=== Work instruction ===
Using the data that follows, say how many lines contain the word "Lamb", giving the number by itself.
───── Supplied material
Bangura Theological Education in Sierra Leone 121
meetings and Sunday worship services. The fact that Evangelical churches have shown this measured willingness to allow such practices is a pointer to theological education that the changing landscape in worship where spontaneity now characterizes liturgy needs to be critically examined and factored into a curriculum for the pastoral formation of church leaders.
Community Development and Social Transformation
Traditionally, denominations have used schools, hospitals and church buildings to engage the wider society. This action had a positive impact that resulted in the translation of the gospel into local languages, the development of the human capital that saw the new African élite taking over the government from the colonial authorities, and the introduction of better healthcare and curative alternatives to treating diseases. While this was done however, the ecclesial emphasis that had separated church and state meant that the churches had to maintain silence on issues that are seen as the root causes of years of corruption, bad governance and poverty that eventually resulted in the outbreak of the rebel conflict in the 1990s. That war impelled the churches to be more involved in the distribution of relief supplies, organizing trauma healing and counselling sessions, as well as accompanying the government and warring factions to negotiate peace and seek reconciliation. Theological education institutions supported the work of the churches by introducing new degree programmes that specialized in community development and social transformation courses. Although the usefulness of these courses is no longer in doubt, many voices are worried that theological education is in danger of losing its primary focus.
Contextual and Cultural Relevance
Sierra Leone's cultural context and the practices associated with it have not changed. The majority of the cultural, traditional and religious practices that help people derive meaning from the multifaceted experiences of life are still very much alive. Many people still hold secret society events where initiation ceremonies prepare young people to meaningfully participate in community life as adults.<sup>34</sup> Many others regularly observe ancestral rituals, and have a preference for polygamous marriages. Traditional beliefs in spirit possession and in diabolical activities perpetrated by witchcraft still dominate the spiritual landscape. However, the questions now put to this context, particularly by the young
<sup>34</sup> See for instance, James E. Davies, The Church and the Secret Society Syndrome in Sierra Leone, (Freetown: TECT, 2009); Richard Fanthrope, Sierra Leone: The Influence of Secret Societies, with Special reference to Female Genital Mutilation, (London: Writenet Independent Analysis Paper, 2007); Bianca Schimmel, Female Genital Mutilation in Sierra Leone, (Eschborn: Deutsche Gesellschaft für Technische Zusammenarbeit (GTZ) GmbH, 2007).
──────────
───── Supplied material
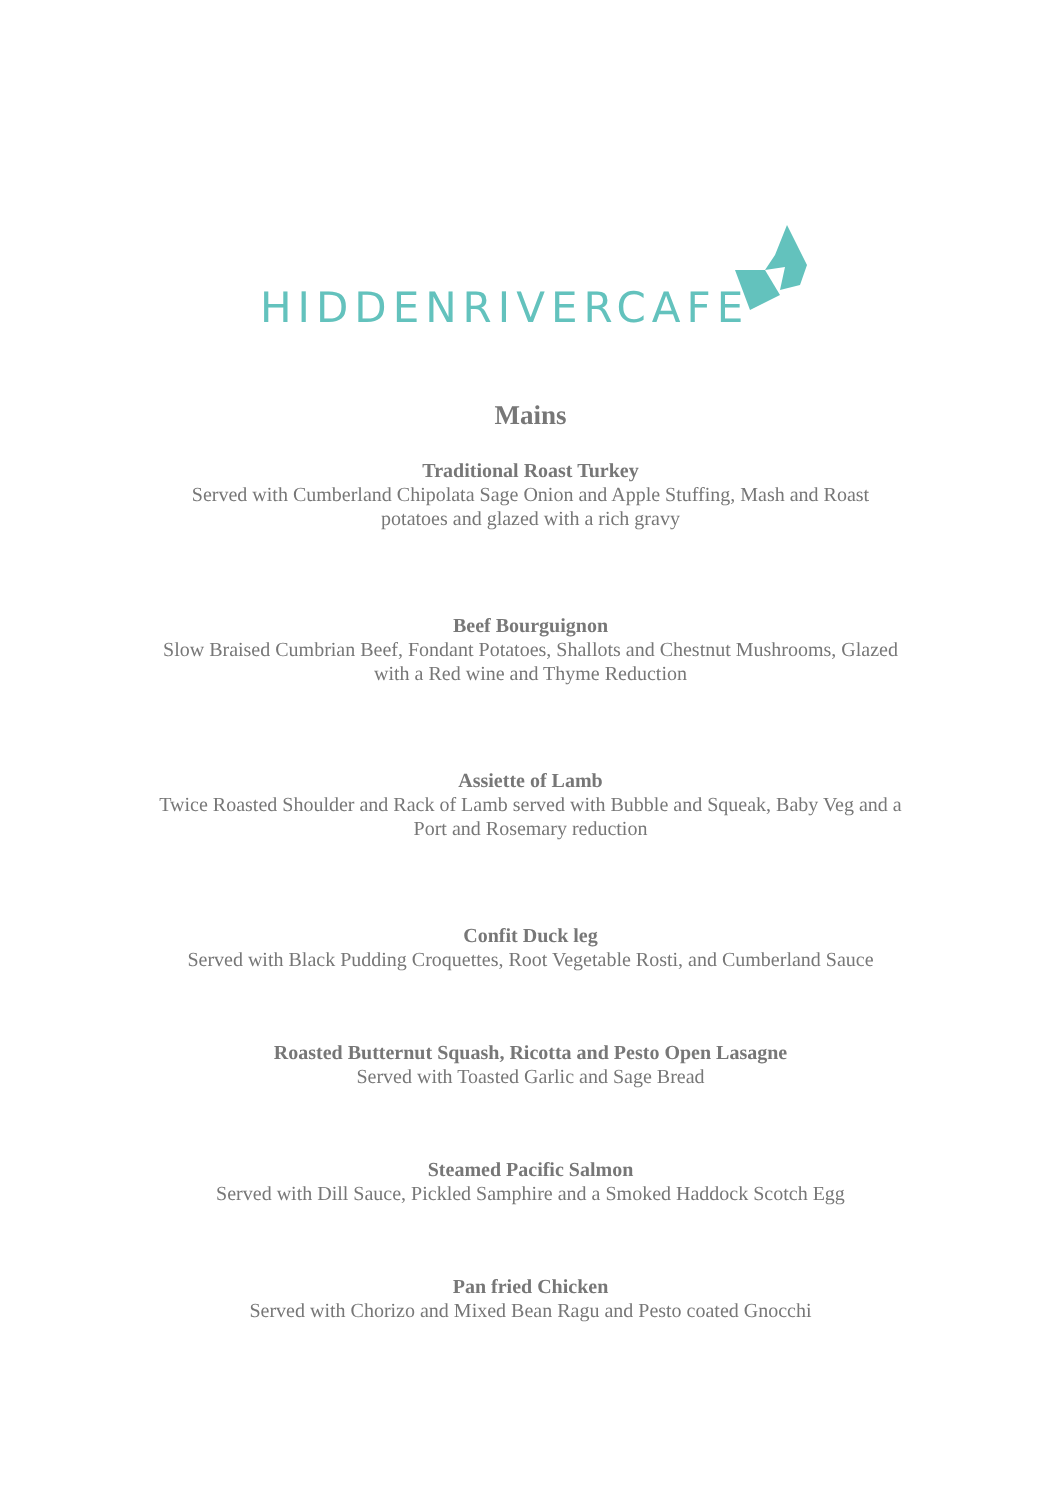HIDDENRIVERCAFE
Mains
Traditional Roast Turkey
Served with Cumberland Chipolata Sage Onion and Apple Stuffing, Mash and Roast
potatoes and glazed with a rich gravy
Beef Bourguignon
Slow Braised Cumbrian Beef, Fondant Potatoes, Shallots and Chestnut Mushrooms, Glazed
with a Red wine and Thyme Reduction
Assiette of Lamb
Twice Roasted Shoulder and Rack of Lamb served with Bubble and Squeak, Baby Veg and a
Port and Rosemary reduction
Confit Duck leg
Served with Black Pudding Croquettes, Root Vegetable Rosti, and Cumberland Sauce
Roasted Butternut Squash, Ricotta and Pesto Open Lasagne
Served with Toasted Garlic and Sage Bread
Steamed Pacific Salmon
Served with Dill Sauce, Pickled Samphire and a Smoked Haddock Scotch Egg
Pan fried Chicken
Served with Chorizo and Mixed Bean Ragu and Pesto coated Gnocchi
──────────
=== Result of this task ===
2